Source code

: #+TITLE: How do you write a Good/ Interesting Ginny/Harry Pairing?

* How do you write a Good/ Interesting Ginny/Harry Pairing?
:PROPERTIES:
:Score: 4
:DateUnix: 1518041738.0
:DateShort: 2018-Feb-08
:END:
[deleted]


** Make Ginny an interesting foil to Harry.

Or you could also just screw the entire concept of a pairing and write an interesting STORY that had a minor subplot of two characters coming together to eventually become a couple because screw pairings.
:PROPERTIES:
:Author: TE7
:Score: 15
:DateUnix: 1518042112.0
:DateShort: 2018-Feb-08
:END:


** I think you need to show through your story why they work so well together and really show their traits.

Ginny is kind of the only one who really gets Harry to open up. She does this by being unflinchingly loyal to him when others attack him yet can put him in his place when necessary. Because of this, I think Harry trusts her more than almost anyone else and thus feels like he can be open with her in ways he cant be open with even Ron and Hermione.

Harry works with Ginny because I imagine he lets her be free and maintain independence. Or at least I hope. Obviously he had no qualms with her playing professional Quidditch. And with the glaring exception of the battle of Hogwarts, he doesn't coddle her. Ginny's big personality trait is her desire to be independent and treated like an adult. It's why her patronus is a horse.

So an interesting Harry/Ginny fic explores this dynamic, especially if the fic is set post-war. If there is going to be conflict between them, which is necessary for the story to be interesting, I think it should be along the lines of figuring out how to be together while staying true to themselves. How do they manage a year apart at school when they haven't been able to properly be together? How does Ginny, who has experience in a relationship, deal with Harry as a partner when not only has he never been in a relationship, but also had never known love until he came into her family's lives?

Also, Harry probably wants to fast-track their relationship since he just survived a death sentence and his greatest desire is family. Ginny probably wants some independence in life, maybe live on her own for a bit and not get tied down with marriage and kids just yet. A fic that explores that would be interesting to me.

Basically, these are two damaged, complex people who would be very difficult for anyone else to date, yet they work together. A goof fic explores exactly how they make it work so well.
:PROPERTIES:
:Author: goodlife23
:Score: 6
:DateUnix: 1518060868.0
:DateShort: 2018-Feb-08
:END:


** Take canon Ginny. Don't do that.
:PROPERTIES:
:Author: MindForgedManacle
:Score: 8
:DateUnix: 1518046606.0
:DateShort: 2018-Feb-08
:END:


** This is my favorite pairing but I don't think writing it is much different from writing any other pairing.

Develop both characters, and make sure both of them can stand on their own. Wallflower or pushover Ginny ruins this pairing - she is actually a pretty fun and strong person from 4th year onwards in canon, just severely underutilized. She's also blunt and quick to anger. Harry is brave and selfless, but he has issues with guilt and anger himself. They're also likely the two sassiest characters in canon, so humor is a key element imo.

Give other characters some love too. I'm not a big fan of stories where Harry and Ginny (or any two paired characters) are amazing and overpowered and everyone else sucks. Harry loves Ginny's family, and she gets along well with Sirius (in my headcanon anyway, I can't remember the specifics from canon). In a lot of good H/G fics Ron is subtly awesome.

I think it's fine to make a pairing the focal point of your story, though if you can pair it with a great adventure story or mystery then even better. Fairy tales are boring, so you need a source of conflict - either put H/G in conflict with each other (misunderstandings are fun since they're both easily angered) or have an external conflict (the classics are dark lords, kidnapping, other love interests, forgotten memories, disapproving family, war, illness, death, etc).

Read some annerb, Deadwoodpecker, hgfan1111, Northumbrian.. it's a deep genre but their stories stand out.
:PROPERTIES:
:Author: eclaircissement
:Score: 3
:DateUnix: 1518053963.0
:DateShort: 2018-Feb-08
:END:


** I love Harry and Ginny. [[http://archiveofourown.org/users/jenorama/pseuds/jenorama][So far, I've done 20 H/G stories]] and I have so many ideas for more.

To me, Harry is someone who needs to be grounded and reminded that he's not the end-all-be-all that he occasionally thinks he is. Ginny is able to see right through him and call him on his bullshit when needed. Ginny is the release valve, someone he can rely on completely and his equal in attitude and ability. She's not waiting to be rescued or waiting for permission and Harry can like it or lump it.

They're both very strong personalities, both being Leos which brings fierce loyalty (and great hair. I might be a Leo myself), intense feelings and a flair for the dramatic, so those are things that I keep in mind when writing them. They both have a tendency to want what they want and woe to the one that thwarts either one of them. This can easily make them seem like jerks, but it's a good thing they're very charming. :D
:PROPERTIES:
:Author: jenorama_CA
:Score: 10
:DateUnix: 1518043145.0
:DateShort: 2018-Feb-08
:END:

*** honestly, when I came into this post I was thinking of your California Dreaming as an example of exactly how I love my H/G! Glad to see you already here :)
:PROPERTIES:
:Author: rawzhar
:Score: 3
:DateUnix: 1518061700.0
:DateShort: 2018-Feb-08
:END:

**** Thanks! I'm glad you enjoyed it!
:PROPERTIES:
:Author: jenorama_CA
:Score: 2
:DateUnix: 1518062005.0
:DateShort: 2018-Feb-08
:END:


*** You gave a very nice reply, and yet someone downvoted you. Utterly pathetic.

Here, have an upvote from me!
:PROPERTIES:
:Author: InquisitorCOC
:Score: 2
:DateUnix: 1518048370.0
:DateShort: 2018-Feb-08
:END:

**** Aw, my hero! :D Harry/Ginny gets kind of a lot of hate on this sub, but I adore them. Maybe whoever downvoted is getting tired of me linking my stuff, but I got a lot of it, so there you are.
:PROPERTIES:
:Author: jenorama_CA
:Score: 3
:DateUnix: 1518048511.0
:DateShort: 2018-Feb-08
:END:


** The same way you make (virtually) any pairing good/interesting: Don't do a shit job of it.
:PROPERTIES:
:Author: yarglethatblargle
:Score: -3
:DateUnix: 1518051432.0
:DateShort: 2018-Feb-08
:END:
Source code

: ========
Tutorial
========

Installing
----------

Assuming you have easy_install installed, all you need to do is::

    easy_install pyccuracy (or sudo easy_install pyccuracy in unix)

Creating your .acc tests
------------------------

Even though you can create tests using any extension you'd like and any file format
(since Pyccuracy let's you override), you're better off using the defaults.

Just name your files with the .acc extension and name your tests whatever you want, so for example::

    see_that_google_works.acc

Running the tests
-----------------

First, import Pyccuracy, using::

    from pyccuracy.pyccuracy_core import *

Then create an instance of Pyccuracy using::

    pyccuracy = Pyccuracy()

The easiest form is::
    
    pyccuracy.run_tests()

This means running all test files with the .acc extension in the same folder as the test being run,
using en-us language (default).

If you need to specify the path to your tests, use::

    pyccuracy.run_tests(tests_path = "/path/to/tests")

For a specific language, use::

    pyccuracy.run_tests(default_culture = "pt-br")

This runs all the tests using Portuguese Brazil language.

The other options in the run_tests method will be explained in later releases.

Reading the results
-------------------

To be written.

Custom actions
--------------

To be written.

------------------------------------------------------------

__Assigned task__: The whole listing should be transcribed word for word.

__Problem solution__:
Source code

: #+TITLE: How do you write a Good/ Interesting Ginny/Harry Pairing?

* How do you write a Good/ Interesting Ginny/Harry Pairing?
:PROPERTIES:
:Score: 4
:DateUnix: 1518041738.0
:DateShort: 2018-Feb-08
:END:
[deleted]


** Make Ginny an interesting foil to Harry.

Or you could also just screw the entire concept of a pairing and write an interesting STORY that had a minor subplot of two characters coming together to eventually become a couple because screw pairings.
:PROPERTIES:
:Author: TE7
:Score: 15
:DateUnix: 1518042112.0
:DateShort: 2018-Feb-08
:END:


** I think you need to show through your story why they work so well together and really show their traits.

Ginny is kind of the only one who really gets Harry to open up. She does this by being unflinchingly loyal to him when others attack him yet can put him in his place when necessary. Because of this, I think Harry trusts her more than almost anyone else and thus feels like he can be open with her in ways he cant be open with even Ron and Hermione.

Harry works with Ginny because I imagine he lets her be free and maintain independence. Or at least I hope. Obviously he had no qualms with her playing professional Quidditch. And with the glaring exception of the battle of Hogwarts, he doesn't coddle her. Ginny's big personality trait is her desire to be independent and treated like an adult. It's why her patronus is a horse.

So an interesting Harry/Ginny fic explores this dynamic, especially if the fic is set post-war. If there is going to be conflict between them, which is necessary for the story to be interesting, I think it should be along the lines of figuring out how to be together while staying true to themselves. How do they manage a year apart at school when they haven't been able to properly be together? How does Ginny, who has experience in a relationship, deal with Harry as a partner when not only has he never been in a relationship, but also had never known love until he came into her family's lives?

Also, Harry probably wants to fast-track their relationship since he just survived a death sentence and his greatest desire is family. Ginny probably wants some independence in life, maybe live on her own for a bit and not get tied down with marriage and kids just yet. A fic that explores that would be interesting to me.

Basically, these are two damaged, complex people who would be very difficult for anyone else to date, yet they work together. A goof fic explores exactly how they make it work so well.
:PROPERTIES:
:Author: goodlife23
:Score: 6
:DateUnix: 1518060868.0
:DateShort: 2018-Feb-08
:END:


** Take canon Ginny. Don't do that.
:PROPERTIES:
:Author: MindForgedManacle
:Score: 8
:DateUnix: 1518046606.0
:DateShort: 2018-Feb-08
:END:


** This is my favorite pairing but I don't think writing it is much different from writing any other pairing.

Develop both characters, and make sure both of them can stand on their own. Wallflower or pushover Ginny ruins this pairing - she is actually a pretty fun and strong person from 4th year onwards in canon, just severely underutilized. She's also blunt and quick to anger. Harry is brave and selfless, but he has issues with guilt and anger himself. They're also likely the two sassiest characters in canon, so humor is a key element imo.

Give other characters some love too. I'm not a big fan of stories where Harry and Ginny (or any two paired characters) are amazing and overpowered and everyone else sucks. Harry loves Ginny's family, and she gets along well with Sirius (in my headcanon anyway, I can't remember the specifics from canon). In a lot of good H/G fics Ron is subtly awesome.

I think it's fine to make a pairing the focal point of your story, though if you can pair it with a great adventure story or mystery then even better. Fairy tales are boring, so you need a source of conflict - either put H/G in conflict with each other (misunderstandings are fun since they're both easily angered) or have an external conflict (the classics are dark lords, kidnapping, other love interests, forgotten memories, disapproving family, war, illness, death, etc).

Read some annerb, Deadwoodpecker, hgfan1111, Northumbrian.. it's a deep genre but their stories stand out.
:PROPERTIES:
:Author: eclaircissement
:Score: 3
:DateUnix: 1518053963.0
:DateShort: 2018-Feb-08
:END:


** I love Harry and Ginny. [[http://archiveofourown.org/users/jenorama/pseuds/jenorama][So far, I've done 20 H/G stories]] and I have so many ideas for more.

To me, Harry is someone who needs to be grounded and reminded that he's not the end-all-be-all that he occasionally thinks he is. Ginny is able to see right through him and call him on his bullshit when needed. Ginny is the release valve, someone he can rely on completely and his equal in attitude and ability. She's not waiting to be rescued or waiting for permission and Harry can like it or lump it.

They're both very strong personalities, both being Leos which brings fierce loyalty (and great hair. I might be a Leo myself), intense feelings and a flair for the dramatic, so those are things that I keep in mind when writing them. They both have a tendency to want what they want and woe to the one that thwarts either one of them. This can easily make them seem like jerks, but it's a good thing they're very charming. :D
:PROPERTIES:
:Author: jenorama_CA
:Score: 10
:DateUnix: 1518043145.0
:DateShort: 2018-Feb-08
:END:

*** honestly, when I came into this post I was thinking of your California Dreaming as an example of exactly how I love my H/G! Glad to see you already here :)
:PROPERTIES:
:Author: rawzhar
:Score: 3
:DateUnix: 1518061700.0
:DateShort: 2018-Feb-08
:END:

**** Thanks! I'm glad you enjoyed it!
:PROPERTIES:
:Author: jenorama_CA
:Score: 2
:DateUnix: 1518062005.0
:DateShort: 2018-Feb-08
:END:


*** You gave a very nice reply, and yet someone downvoted you. Utterly pathetic.

Here, have an upvote from me!
:PROPERTIES:
:Author: InquisitorCOC
:Score: 2
:DateUnix: 1518048370.0
:DateShort: 2018-Feb-08
:END:

**** Aw, my hero! :D Harry/Ginny gets kind of a lot of hate on this sub, but I adore them. Maybe whoever downvoted is getting tired of me linking my stuff, but I got a lot of it, so there you are.
:PROPERTIES:
:Author: jenorama_CA
:Score: 3
:DateUnix: 1518048511.0
:DateShort: 2018-Feb-08
:END:


** The same way you make (virtually) any pairing good/interesting: Don't do a shit job of it.
:PROPERTIES:
:Author: yarglethatblargle
:Score: -3
:DateUnix: 1518051432.0
:DateShort: 2018-Feb-08
:END:
Source code

: ========
Tutorial
========

Installing
----------

Assuming you have easy_install installed, all you need to do is::

    easy_install pyccuracy (or sudo easy_install pyccuracy in unix)

Creating your .acc tests
------------------------

Even though you can create tests using any extension you'd like and any file format
(since Pyccuracy let's you override), you're better off using the defaults.

Just name your files with the .acc extension and name your tests whatever you want, so for example::

    see_that_google_works.acc

Running the tests
-----------------

First, import Pyccuracy, using::

    from pyccuracy.pyccuracy_core import *

Then create an instance of Pyccuracy using::

    pyccuracy = Pyccuracy()

The easiest form is::
    
    pyccuracy.run_tests()

This means running all test files with the .acc extension in the same folder as the test being run,
using en-us language (default).

If you need to specify the path to your tests, use::

    pyccuracy.run_tests(tests_path = "/path/to/tests")

For a specific language, use::

    pyccuracy.run_tests(default_culture = "pt-br")

This runs all the tests using Portuguese Brazil language.

The other options in the run_tests method will be explained in later releases.

Reading the results
-------------------

To be written.

Custom actions
--------------

To be written.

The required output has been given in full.